Head and neck cancer patients stand to benefit from a $55,000 scholarship awarded to a University of Queensland School of Human Movement and Nutrition Sciences researcher.

Ms Teresa Brown will use the Sir Robert Menzies Memorial Research Scholarship in the Allied Health Sciences to explore ways of reducing recovery times and shortening cancer patients’ hospital stays.

“The scholarship enables me to complete the final stage of my PhD, which focuses on nutrition supplementation before patients start treatment,” Ms Brown said.

“By using a feeding tube upon admission, patients receive a nutrition boost early, which we hope to prove will reduce the impact of malnutrition and leave them with improved quality of life.

“Better nutrition maintains muscle, strength and energy levels, and can reduce the length of stay in hospital.

“It also reduces the chance of readmission due to malnutrition or dehydration.”

Although a seemingly common-sense solution, Ms Brown’s study is the first of its kind in Australia.

Typically, head and neck cancer patients go through three to seven sessions of chemotherapy during a course of seven weeks of radiotherapy and end up losing around nine per cent of their bodyweight over the course of treatment and recovery.

“My team at UQ’s Centre for Dietetics Research is hoping to get that weight loss down to less than five per cent – the mark at which weight loss is no longer deemed clinically detrimental,” Ms Brown said.

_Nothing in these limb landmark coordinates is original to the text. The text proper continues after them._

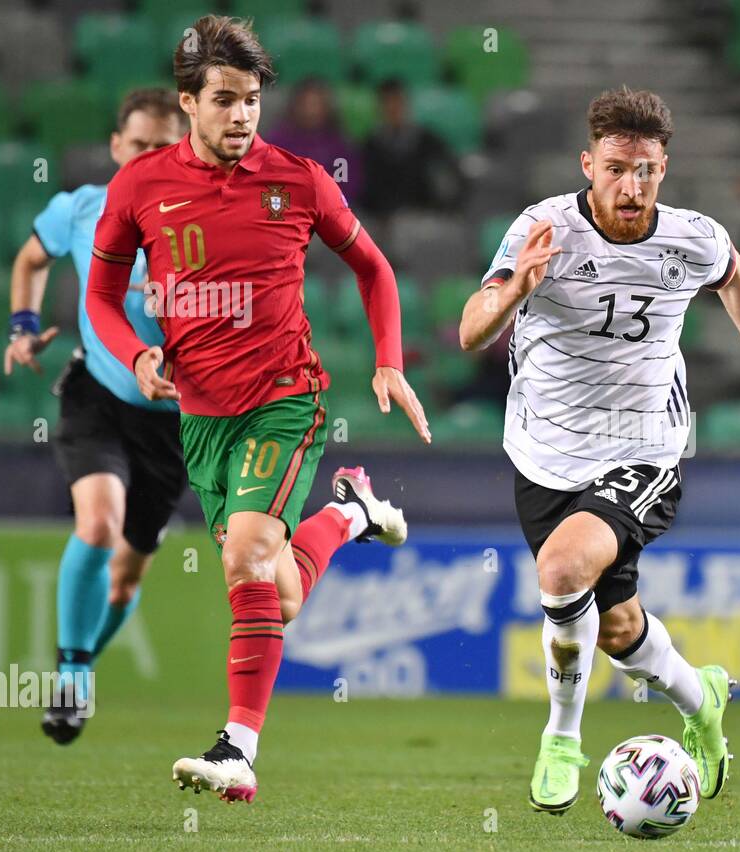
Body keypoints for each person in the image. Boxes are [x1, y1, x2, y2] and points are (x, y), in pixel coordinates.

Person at [86, 16, 430, 802]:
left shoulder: (300, 179)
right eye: (226, 100)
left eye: (252, 101)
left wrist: (388, 361)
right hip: (201, 419)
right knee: (278, 590)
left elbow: (374, 269)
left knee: (243, 556)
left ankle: (237, 749)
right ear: (188, 104)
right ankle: (349, 514)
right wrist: (136, 355)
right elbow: (103, 296)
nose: (243, 116)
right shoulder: (140, 188)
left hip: (286, 400)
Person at [459, 86, 740, 813]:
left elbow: (737, 278)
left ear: (664, 169)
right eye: (615, 169)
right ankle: (704, 700)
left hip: (644, 446)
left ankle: (561, 739)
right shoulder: (542, 228)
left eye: (646, 171)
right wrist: (514, 295)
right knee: (617, 626)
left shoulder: (691, 236)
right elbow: (470, 331)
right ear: (588, 163)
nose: (630, 187)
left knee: (563, 565)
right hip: (543, 450)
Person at [3, 89, 186, 744]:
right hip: (98, 396)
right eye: (139, 145)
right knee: (99, 522)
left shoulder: (205, 221)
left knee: (126, 575)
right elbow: (29, 259)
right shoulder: (82, 208)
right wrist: (22, 325)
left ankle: (79, 659)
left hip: (176, 422)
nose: (150, 157)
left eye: (165, 147)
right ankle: (73, 674)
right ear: (117, 148)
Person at [361, 78, 465, 215]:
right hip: (382, 218)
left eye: (398, 103)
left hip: (423, 217)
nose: (393, 109)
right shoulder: (371, 146)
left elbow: (445, 182)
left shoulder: (429, 142)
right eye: (388, 104)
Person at [266, 77, 362, 204]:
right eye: (306, 104)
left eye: (316, 104)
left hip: (330, 212)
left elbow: (347, 183)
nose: (310, 111)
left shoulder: (339, 145)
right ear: (295, 106)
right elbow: (268, 179)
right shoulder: (278, 142)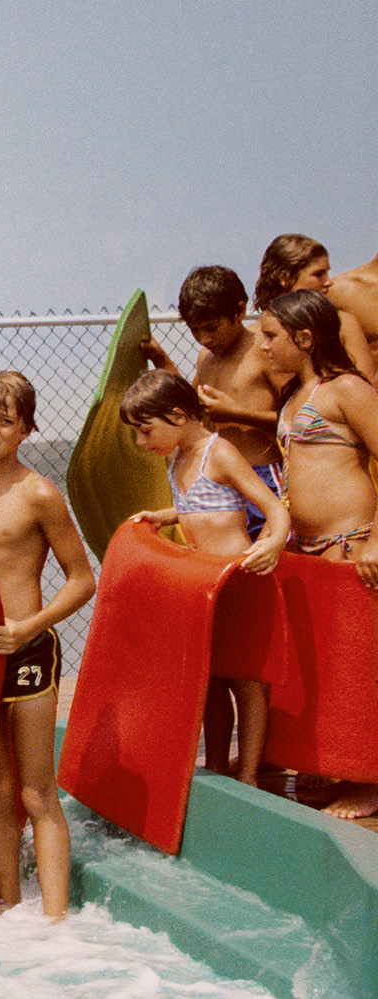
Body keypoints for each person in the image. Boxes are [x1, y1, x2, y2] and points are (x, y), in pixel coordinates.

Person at [0, 371, 96, 919]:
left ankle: (56, 924)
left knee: (36, 793)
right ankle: (5, 912)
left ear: (25, 429)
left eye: (5, 421)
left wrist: (27, 627)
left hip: (30, 651)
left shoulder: (40, 495)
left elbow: (83, 579)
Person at [120, 370, 290, 787]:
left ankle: (248, 773)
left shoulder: (220, 451)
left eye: (145, 431)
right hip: (205, 588)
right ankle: (216, 767)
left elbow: (275, 508)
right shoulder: (178, 458)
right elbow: (204, 505)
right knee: (211, 680)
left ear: (178, 415)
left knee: (246, 681)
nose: (143, 443)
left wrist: (272, 544)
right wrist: (166, 515)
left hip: (240, 581)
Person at [259, 289, 378, 818]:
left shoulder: (346, 389)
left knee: (364, 670)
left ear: (305, 339)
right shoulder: (291, 397)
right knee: (330, 670)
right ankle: (336, 764)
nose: (261, 347)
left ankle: (372, 782)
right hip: (311, 552)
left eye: (270, 337)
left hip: (353, 545)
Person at [143, 265, 286, 537]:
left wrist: (238, 413)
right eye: (195, 330)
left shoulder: (263, 351)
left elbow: (297, 423)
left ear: (240, 311)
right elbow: (190, 409)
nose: (205, 339)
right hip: (219, 482)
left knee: (269, 560)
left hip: (263, 477)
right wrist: (160, 358)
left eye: (212, 327)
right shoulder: (205, 358)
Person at [255, 234, 376, 378]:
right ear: (285, 277)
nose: (329, 282)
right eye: (319, 274)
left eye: (327, 273)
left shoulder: (343, 325)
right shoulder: (254, 340)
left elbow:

“Traditional nutrition plans have been reactive and relied on a combination of advice from dietitians and a reliance on patients to follow their advised meal plans.

“This can become difficult due to low energy levels, poor appetite and side effects from the treatment, such as pain related to swallowing or severe changes to taste.”

The Menzies Foundation  has a long history of supporting allied health research, stretching back to 1988.

CEO Sarah Hardy said that by supporting researchers like Ms Brown, the foundation hoped to enable and inspire the next generation of leaders and contribute to improved community health.

The scholarship covers a two-year period.